When I looked at the labs that the students wrote to evaluate how effective the shared reading practice was at helping students understand the genre of Lab Reports and how well students are using the sentence starters to communicate in their conclusions, I was really impressed and pleased.
This group of students have never written formal lab reports before, yet almost all of the the labs look like labs! They have the sections based on the scientific process, the thinking, and the students made a huge effort to invent ways to record data in an inquiry lab.
These pictures are the labs from one table and the video shows me reflecting on the work of two students. one who is an advanced reader and one who is ELL and is developing her language.
In some ways, this is actually the closure for this lesson. I do it at this point in the lesson rather than the end so that the students hear these connections before taking the assessment.
Today I had a slide on my presentation that Listed the four main questions we were answering today.
-Who are scientists?
-What is science?
-Why is the process of science important?
-How do you do science?
I went through each of these questions and reminded the students of the work we had done this week to answer these question, making connections between them. This is a short section, but important because of the closure it gives.
Quiz and Discussion
I like to do post quizzes using smart clickers or some other type of technology so that you can instantly get the answers and discuss them. Because this quiz has a couple of short answer questions, I would use a computer program like schoology or Google forms so that the students can quickly answer and get feedback in the first few min. This also cuts down on my grading time while still giving me the information I need to plan the next unit.
I usually only give about 5 questions to a quiz. While this does not exhaustively express all that the students have learned, it does allow me to give the quiz and the feedback in an efficient amount of time. For this quiz, I would give the students about 7 min to complete. Then I would look at the answers and provide feedback for about 3 min.
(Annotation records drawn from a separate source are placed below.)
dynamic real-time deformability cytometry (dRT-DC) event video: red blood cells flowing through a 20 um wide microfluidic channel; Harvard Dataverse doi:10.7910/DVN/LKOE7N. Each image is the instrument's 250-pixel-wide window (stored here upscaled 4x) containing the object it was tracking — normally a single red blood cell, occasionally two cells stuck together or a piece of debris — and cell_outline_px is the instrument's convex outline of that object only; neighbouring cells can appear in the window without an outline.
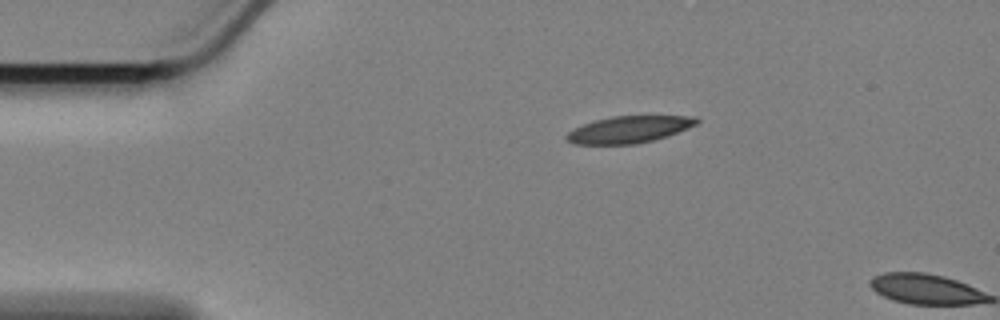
{"species": "Egyptian fruit bat (a non-hibernating species)", "species_latin": "Rousettus aegyptiacus", "temperature_condition": "cold", "stored_images_in_passage": 2, "camera_frame_rate_fps": 3000, "um_per_image_px": 0.085, "animal": {"sex": "female"}, "frame": {"image": 1, "passage_image": 1, "time_ms": 0.0, "image_size_px": [1000, 320], "cell_outline_px": [[700, 120], [696, 124], [688, 128], [652, 140], [636, 144], [572, 144], [564, 140], [564, 136], [568, 132], [584, 124], [596, 120], [612, 116], [696, 116]], "centroid_in_image_um": [53.43, 11.01], "position_along_channel_um": 31.6, "area_um2": 20.17}}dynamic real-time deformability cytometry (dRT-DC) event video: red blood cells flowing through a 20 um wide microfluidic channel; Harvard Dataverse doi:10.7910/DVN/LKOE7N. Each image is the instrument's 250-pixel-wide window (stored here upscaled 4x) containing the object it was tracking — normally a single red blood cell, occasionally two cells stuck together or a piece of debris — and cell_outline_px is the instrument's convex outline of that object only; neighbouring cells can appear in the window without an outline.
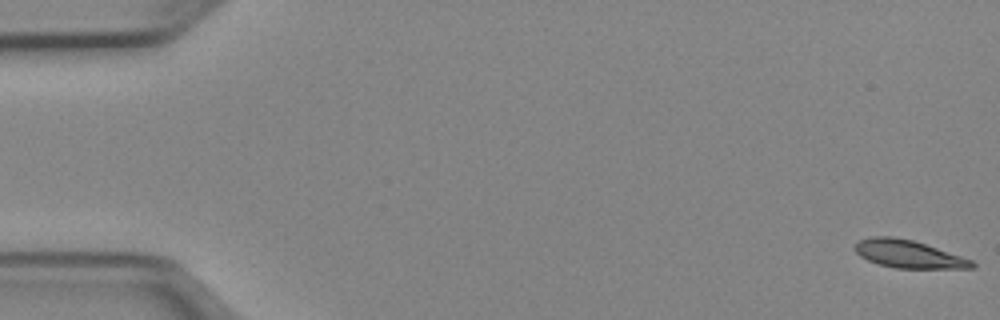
{"species": "Egyptian fruit bat (a non-hibernating species)", "species_latin": "Rousettus aegyptiacus", "temperature_condition": "cold", "stored_images_in_passage": 13, "camera_frame_rate_fps": 3000, "um_per_image_px": 0.085, "animal": {"sex": "female"}, "frame": {"image": 1, "passage_image": 1, "time_ms": 0.0, "image_size_px": [1000, 320], "cell_outline_px": [[976, 268], [896, 268], [880, 264], [868, 260], [860, 256], [856, 252], [856, 244], [860, 240], [872, 236], [892, 236], [912, 240], [972, 260], [976, 264]], "centroid_in_image_um": [77.22, 21.6], "position_along_channel_um": 7.8, "area_um2": 18.55}}
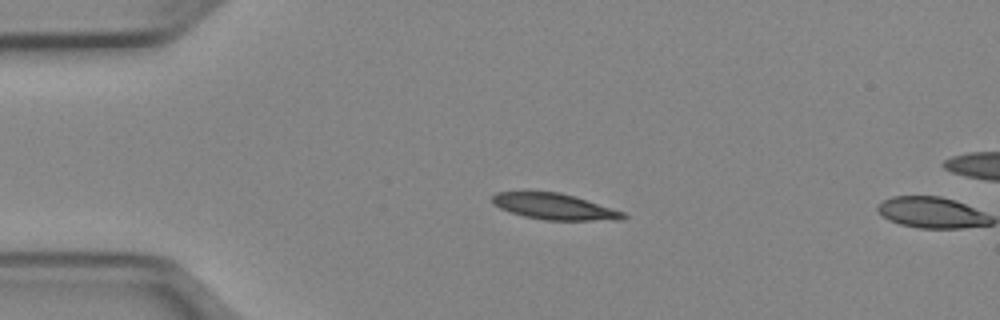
{"frame": {"image": 2, "passage_image": 12, "time_ms": 3.667, "image_size_px": [1000, 320], "cell_outline_px": [[628, 216], [624, 220], [544, 220], [524, 216], [500, 208], [492, 204], [492, 196], [496, 192], [560, 192], [624, 212]], "centroid_in_image_um": [47.13, 17.57], "position_along_channel_um": 37.9, "area_um2": 19.65}}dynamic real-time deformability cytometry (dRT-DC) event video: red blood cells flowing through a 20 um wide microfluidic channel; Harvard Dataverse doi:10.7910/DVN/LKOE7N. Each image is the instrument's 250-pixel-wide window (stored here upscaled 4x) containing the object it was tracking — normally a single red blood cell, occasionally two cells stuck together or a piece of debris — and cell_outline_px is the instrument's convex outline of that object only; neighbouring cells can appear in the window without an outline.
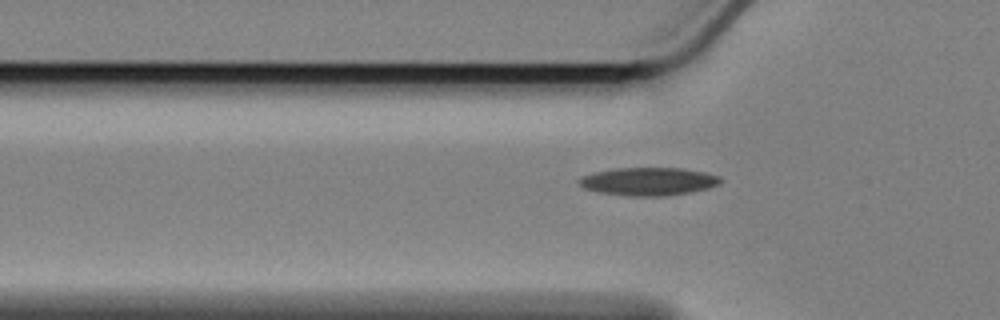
{"species": "Egyptian fruit bat (a non-hibernating species)", "species_latin": "Rousettus aegyptiacus", "temperature_condition": "cold", "stored_images_in_passage": 43, "camera_frame_rate_fps": 3000, "um_per_image_px": 0.085, "animal": {"sex": "female"}, "frame": {"image": 1, "passage_image": 9, "time_ms": 2.667, "image_size_px": [1000, 320], "cell_outline_px": [[720, 184], [708, 188], [688, 192], [664, 196], [628, 196], [600, 192], [584, 188], [576, 184], [576, 180], [580, 176], [592, 172], [612, 168], [684, 168], [704, 172], [720, 176]], "centroid_in_image_um": [55.04, 15.41], "position_along_channel_um": 70.8, "area_um2": 23.29}}
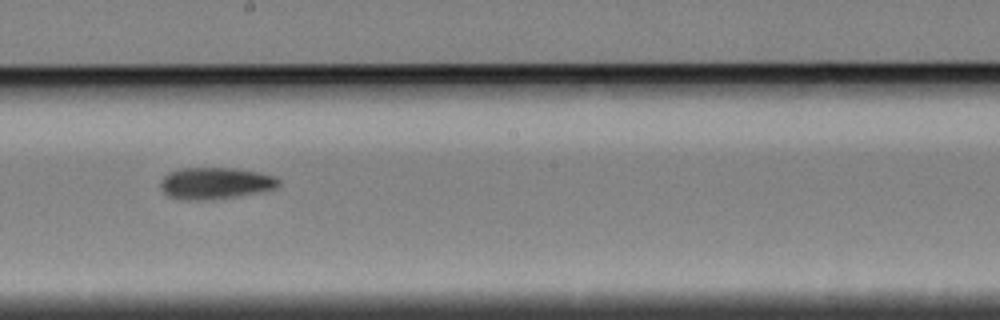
{"frame": {"image": 2, "passage_image": 23, "time_ms": 7.333, "image_size_px": [1000, 320], "cell_outline_px": [[280, 184], [276, 188], [236, 196], [200, 200], [184, 200], [168, 196], [160, 188], [160, 180], [168, 172], [180, 168], [236, 168], [260, 172], [276, 176], [280, 180]], "centroid_in_image_um": [18.28, 15.55], "position_along_channel_um": 229.9, "area_um2": 21.85}}
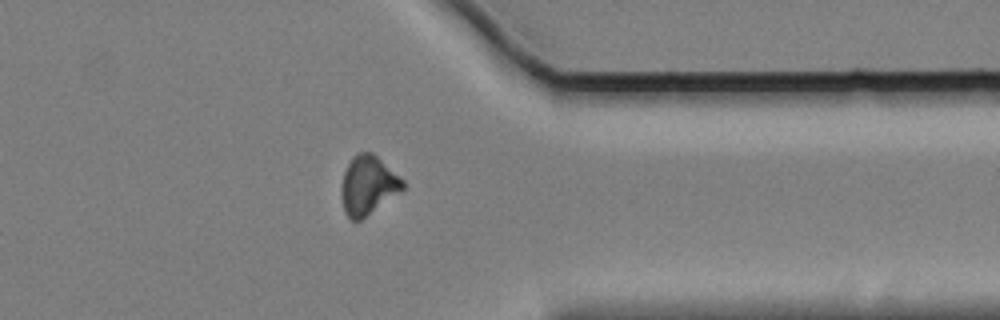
{"frame": {"image": 3, "passage_image": 37, "time_ms": 12.0, "image_size_px": [1000, 320], "cell_outline_px": [[404, 188], [360, 220], [352, 220], [344, 212], [340, 196], [340, 188], [344, 172], [352, 156], [356, 152], [372, 152], [404, 180]], "centroid_in_image_um": [31.23, 15.72], "position_along_channel_um": 380.2, "area_um2": 20.87}}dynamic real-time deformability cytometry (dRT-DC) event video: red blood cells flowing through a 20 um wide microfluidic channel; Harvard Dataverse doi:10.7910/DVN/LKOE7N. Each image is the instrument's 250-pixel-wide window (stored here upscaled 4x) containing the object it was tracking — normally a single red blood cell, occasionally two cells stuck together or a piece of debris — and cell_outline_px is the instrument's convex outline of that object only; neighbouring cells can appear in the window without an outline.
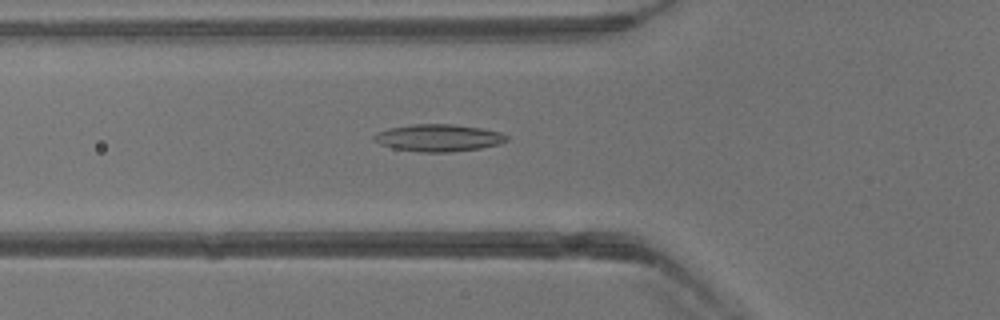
{"species": "common noctule bat (a hibernating species)", "species_latin": "Nyctalus noctula", "temperature_condition": "warm", "stored_images_in_passage": 39, "camera_frame_rate_fps": 3000, "um_per_image_px": 0.085, "animal": {"sex": "male", "body_mass_g": 13.3}, "frame": {"image": 1, "passage_image": 14, "time_ms": 4.333, "image_size_px": [1000, 320], "cell_outline_px": [[508, 140], [500, 144], [480, 148], [448, 152], [420, 152], [392, 148], [380, 144], [372, 140], [372, 136], [376, 132], [388, 128], [412, 124], [452, 124], [480, 128], [500, 132], [508, 136]], "centroid_in_image_um": [37.23, 11.71], "position_along_channel_um": 88.6, "area_um2": 21.1}}
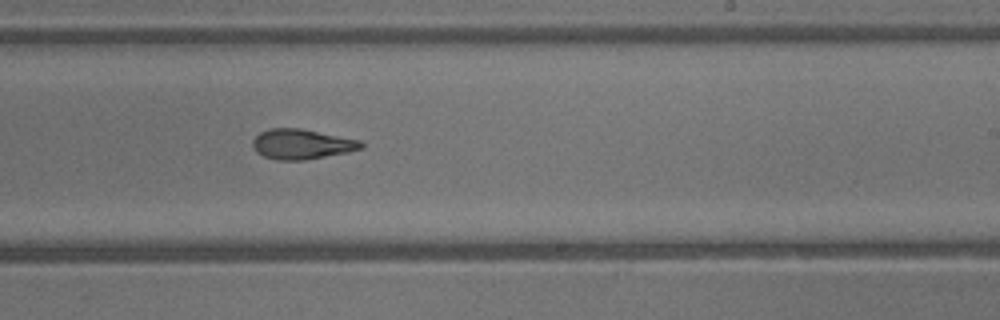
{"frame": {"image": 2, "passage_image": 24, "time_ms": 7.667, "image_size_px": [1000, 320], "cell_outline_px": [[364, 148], [348, 152], [304, 160], [276, 160], [264, 156], [256, 152], [252, 144], [252, 140], [260, 132], [268, 128], [300, 128], [360, 140], [364, 144]], "centroid_in_image_um": [25.64, 12.25], "position_along_channel_um": 263.4, "area_um2": 19.02}}
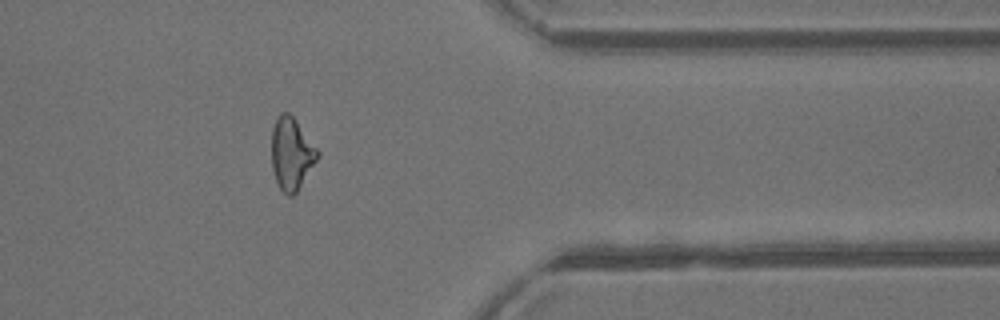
{"frame": {"image": 3, "passage_image": 32, "time_ms": 10.333, "image_size_px": [1000, 320], "cell_outline_px": [[320, 156], [296, 192], [292, 196], [288, 196], [280, 188], [276, 180], [272, 168], [272, 128], [280, 112], [288, 112], [296, 120], [320, 152]], "centroid_in_image_um": [24.78, 13.05], "position_along_channel_um": 386.6, "area_um2": 19.19}}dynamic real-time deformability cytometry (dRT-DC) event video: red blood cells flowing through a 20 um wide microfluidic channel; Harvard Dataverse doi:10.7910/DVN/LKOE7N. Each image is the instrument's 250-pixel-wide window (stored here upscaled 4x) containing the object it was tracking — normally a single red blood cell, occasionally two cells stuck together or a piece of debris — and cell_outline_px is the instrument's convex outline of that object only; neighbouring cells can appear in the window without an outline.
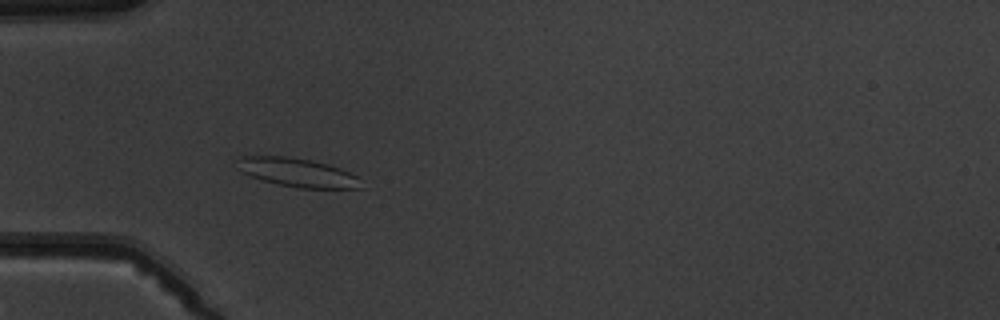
{"species": "common noctule bat (a hibernating species)", "species_latin": "Nyctalus noctula", "temperature_condition": "warm", "stored_images_in_passage": 8, "camera_frame_rate_fps": 3000, "um_per_image_px": 0.085, "animal": {"sex": "male", "body_mass_g": 19.5, "forearm_length_mm": 54.6}, "frame": {"image": 1, "passage_image": 3, "time_ms": 2.0, "image_size_px": [1000, 320], "cell_outline_px": [[360, 188], [300, 188], [280, 184], [264, 180], [252, 176], [236, 168], [240, 156], [284, 156], [312, 160], [328, 164], [340, 168], [356, 176]], "centroid_in_image_um": [25.25, 14.64], "position_along_channel_um": 59.8, "area_um2": 20.23}}
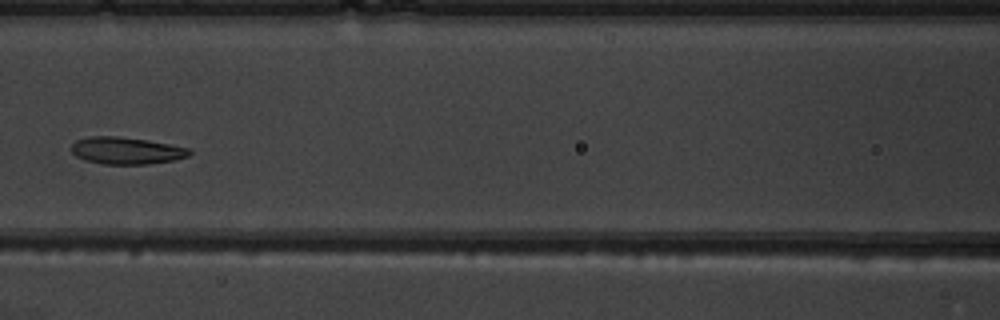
{"frame": {"image": 2, "passage_image": 5, "time_ms": 4.667, "image_size_px": [1000, 320], "cell_outline_px": [[192, 152], [188, 156], [176, 160], [148, 164], [104, 164], [84, 160], [76, 156], [72, 152], [72, 144], [76, 140], [92, 136], [116, 136], [144, 140], [168, 144], [188, 148]], "centroid_in_image_um": [10.73, 12.81], "position_along_channel_um": 155.9, "area_um2": 18.44}}
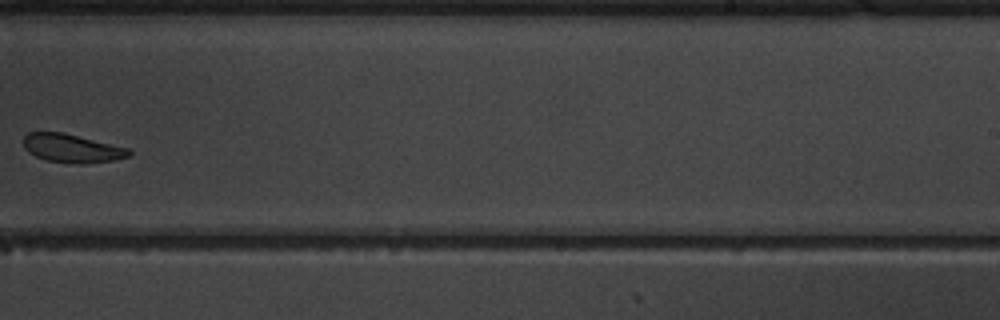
{"frame": {"image": 3, "passage_image": 8, "time_ms": 8.0, "image_size_px": [1000, 320], "cell_outline_px": [[132, 152], [128, 156], [112, 160], [84, 164], [76, 164], [48, 160], [36, 156], [28, 152], [24, 148], [24, 136], [28, 132], [64, 132], [128, 148]], "centroid_in_image_um": [6.09, 12.6], "position_along_channel_um": 282.9, "area_um2": 17.4}}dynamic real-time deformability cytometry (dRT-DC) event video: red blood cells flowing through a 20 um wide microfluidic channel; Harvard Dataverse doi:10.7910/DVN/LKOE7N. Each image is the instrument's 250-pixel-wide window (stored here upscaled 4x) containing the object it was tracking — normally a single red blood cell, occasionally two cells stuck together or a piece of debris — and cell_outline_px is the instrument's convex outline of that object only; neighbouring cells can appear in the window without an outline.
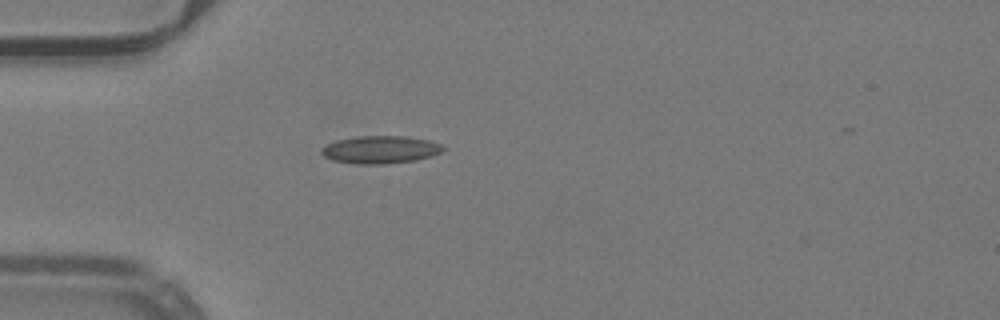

The final section of this unit is designed so that kids can see how their ideas have changed over time. I ask them to get out their notes, vocabulary, and writings from the unit. I have them popcorn out some of what they've learned this week and I write these on the board. Then I put up a quick slideshow of some of scientist pictures from the first day.
I tell the students that we are going to bookend this week by repeating this assignment only this time using the information that we discussed, practiced and learned this week. I put out the art materials and paper and ask students to work independently using their notes. I give the students 7 min to work and then ask them to write one sentence at the bottom of the picture that summarizes their ideas of who scientists are and what they do.
These pictures will be used in a display outside of the classroom. It is fun to put the before and after pictures together so that students can see how their ideas have changed.
Because I have already wrap-ed up this unit before the assessment, I try to simply let the kids connect to the powerful piece of learning for them. I ask them to get a post-it and answer the question, "What activity influenced your learning the most in this unit? Why?